During the year that I ran DRR, old tensions (regarding my career, my family, my self-conception, my spirituality) all came to a head.
I’m a big believer in the concept of synchronicity.
It was not a coincidence that all of my most uncomfortable, suppressed, existential fears reached a boiling point that year.
To give one example, my family situation deteriorated after my brother’s legal troubles and subsequent destructive aggression revealed deep dysfunctions in my entire family–and myself–that I had never been aware of.
Something that had always been rocksteady–my love of and my conception of my family–had suddenly crumbled apart.
I woke up one day to find no gravity.
It put me in a position where I could not be avoidant.

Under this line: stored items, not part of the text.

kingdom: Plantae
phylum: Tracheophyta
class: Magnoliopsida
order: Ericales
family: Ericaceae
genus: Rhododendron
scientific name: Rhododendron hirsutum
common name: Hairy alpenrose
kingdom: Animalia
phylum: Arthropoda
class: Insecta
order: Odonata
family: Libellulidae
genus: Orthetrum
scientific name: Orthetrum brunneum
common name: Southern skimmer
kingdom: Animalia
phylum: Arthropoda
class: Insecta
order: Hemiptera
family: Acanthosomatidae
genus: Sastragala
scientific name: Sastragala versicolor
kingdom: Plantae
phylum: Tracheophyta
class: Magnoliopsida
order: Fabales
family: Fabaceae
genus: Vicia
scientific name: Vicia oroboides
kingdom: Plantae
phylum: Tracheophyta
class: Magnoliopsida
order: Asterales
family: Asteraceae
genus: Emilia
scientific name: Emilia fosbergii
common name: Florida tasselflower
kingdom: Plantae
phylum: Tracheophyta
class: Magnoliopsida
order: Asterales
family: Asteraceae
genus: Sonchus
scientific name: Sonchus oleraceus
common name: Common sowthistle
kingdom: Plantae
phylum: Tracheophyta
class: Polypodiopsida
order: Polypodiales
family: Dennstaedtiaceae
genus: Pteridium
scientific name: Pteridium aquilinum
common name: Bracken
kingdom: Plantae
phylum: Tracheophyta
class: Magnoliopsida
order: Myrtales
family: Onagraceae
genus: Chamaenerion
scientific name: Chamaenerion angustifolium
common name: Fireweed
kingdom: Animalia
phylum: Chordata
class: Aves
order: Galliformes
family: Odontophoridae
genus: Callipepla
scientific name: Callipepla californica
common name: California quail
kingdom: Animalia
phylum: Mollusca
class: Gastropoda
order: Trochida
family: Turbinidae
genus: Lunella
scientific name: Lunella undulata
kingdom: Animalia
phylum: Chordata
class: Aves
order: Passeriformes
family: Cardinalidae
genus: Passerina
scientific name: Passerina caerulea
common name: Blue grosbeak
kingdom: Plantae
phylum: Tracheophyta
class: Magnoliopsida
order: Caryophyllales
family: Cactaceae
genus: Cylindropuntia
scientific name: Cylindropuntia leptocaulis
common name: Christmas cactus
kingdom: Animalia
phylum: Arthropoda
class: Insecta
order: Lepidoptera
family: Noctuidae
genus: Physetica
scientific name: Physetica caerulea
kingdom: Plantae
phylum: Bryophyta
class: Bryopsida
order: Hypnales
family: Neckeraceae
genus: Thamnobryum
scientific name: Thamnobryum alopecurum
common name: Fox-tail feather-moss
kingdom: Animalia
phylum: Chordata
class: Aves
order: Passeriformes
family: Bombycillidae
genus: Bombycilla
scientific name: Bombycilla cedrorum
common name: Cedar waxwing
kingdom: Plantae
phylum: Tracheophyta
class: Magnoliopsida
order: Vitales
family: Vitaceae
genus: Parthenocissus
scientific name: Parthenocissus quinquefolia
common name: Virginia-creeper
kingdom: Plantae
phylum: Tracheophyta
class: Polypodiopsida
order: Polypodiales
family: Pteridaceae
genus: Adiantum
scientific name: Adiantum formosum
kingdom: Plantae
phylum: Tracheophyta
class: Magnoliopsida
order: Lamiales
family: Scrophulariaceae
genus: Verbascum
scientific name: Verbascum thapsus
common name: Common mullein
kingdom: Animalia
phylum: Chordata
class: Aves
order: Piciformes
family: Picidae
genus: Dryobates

In the past, I had rationalized my avoidant tendencies by saying, “It only affects me. No one else is being hurt.”
This allowed me to simultaneously indulge my self-hatred and self-pity.
A brutal positive feedback loop.
An infinitely starving, infinitely regenerating ouroboros.
Now, with DRR, I could see in the most concrete, glaring, soul-crushing way that my avoidance was directly hurting my loved ones
Worse, the only way to not be avoidant was to burn bridges with other loved ones
And to do so under the very real threat of physical violence
To be assertive and unflinching while my heart was being ripped out of my chest
It really reminded me of the Joseph Campbell quote,
"It is by going down into the abyss
that we recover the treasures of life.
Where you stumble,
there lies your treasure.
The very cave you are afraid to enter
turns out to be the source of
what you are looking for."
I remember asking myself,
“What do I least want to do in the entire world right now?”
That was the only thing that would make me grow.
I knew exactly what I had to do.
All that was left was the actual doing.